Ruy Castro – Folha de São Paulo
Morreu na semana passada, aos 88 anos, Haruo Nakajima, o ator japonês que interpretou o monstro Godzilla em 12 filmes, desde o primeiro, “Godzilla”, de 1954, até “Godzilla contra Megalon”, em 1973. Godzilla, claro, é o lagarto gigante despertado por uma explosão nuclear no Japão. Na prática, era uma roupa de borracha pesando 100 quilos e medindo 2,5 m, do coco à ponta do rabo, que Nakajima, 65 quilos e 1,68 m, usava durante a filmagem.
Sob o calor dos refletores do estúdio, a temperatura dentro da fantasia ia a 50 graus e fazia Nakajima despejar meio balde de suor por dia —tinha de ser reidratado a todo instante, por um canudinho introduzido num buraco da roupa. Só o esforço para rebocar o rabo do monstro era suficiente para deixá-lo moído ao fim de cada take.

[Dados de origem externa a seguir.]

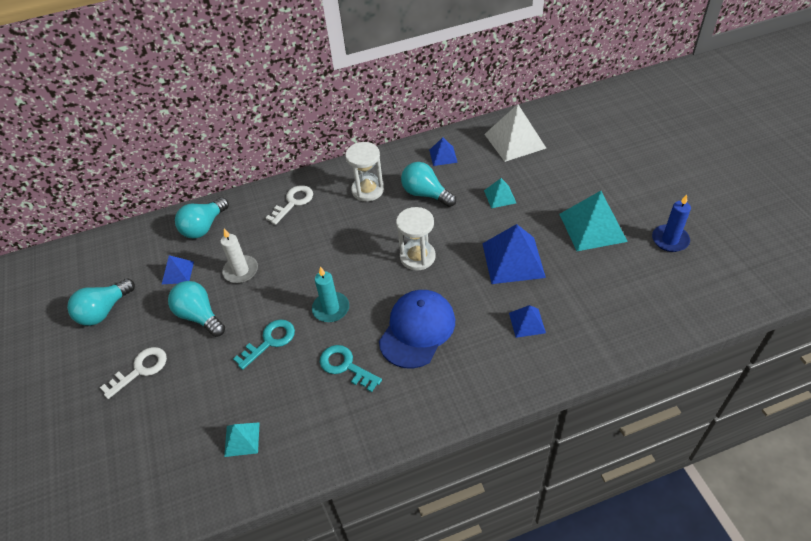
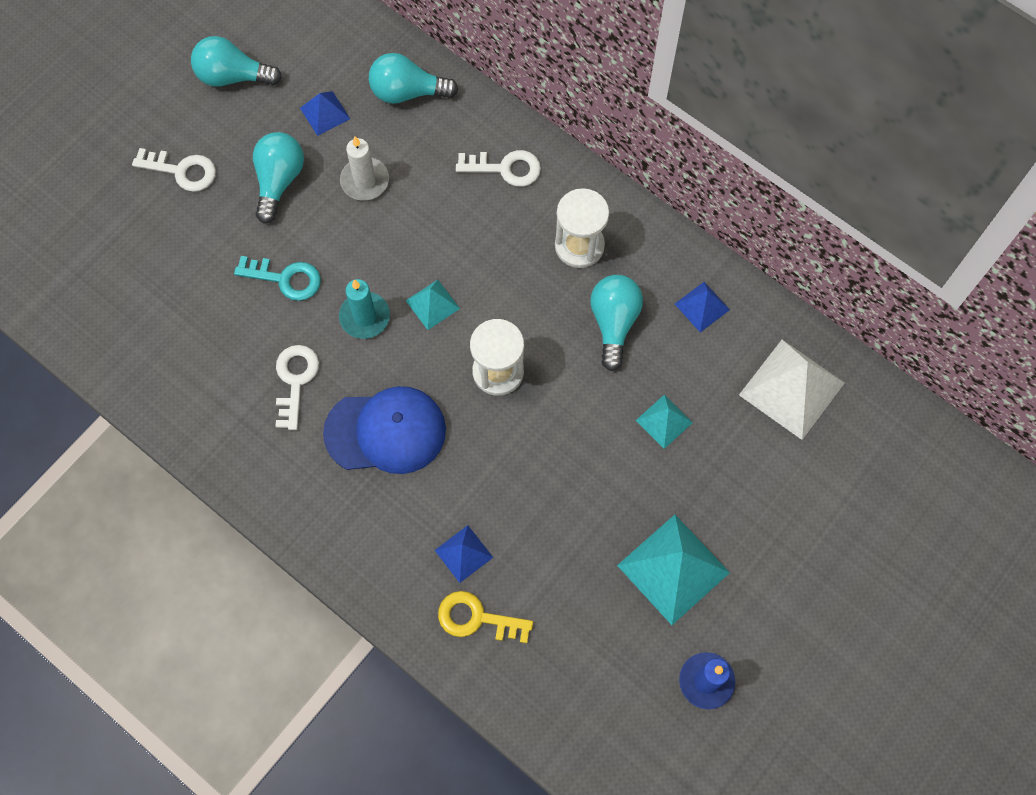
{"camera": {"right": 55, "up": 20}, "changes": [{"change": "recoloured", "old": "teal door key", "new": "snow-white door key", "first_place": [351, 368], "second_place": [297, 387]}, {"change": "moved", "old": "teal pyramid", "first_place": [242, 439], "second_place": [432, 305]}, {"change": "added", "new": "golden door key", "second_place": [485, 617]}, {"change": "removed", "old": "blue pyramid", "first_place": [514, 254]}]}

Nos filmes, Godzilla pisava e arrasava maquetes de Tóquio, derrubava miniaturas de torres de eletricidade, levando os choques correspondentes, e enfrentava outros monstros do seu calibre, um deles, King Kong. Por causa disso, Nakajima sofreu queimaduras, quebrou costelas e destroncou braços. O que encerrou sua carreira, no entanto, foi a tecnologia. Com os novos recursos eletrônicos, já não era preciso fantasiar ninguém de Godzilla.
Mas Nakajima nunca abandonou o monstro. Levou o resto da vida fantasiado, fazendo aparições especiais em feiras, quermesses e, já que Godzilla não assustava mais ninguém, até em aniversários infantis.
Isto não lhe lembra alguém? Lula. Está em caravana pelo país, arrastando sua fantasia de Godzilla, digo, Lula, por comícios para plateias de militantes profissionais. Joga para a galera, finge soltar fogo e enxofre pelas ventas e cospe marimbondos contra os que o processam. Como Godzilla, julga-se acima da lei. Mas, até para Lula, sua fantasia está cada vez mais difícil de carregar.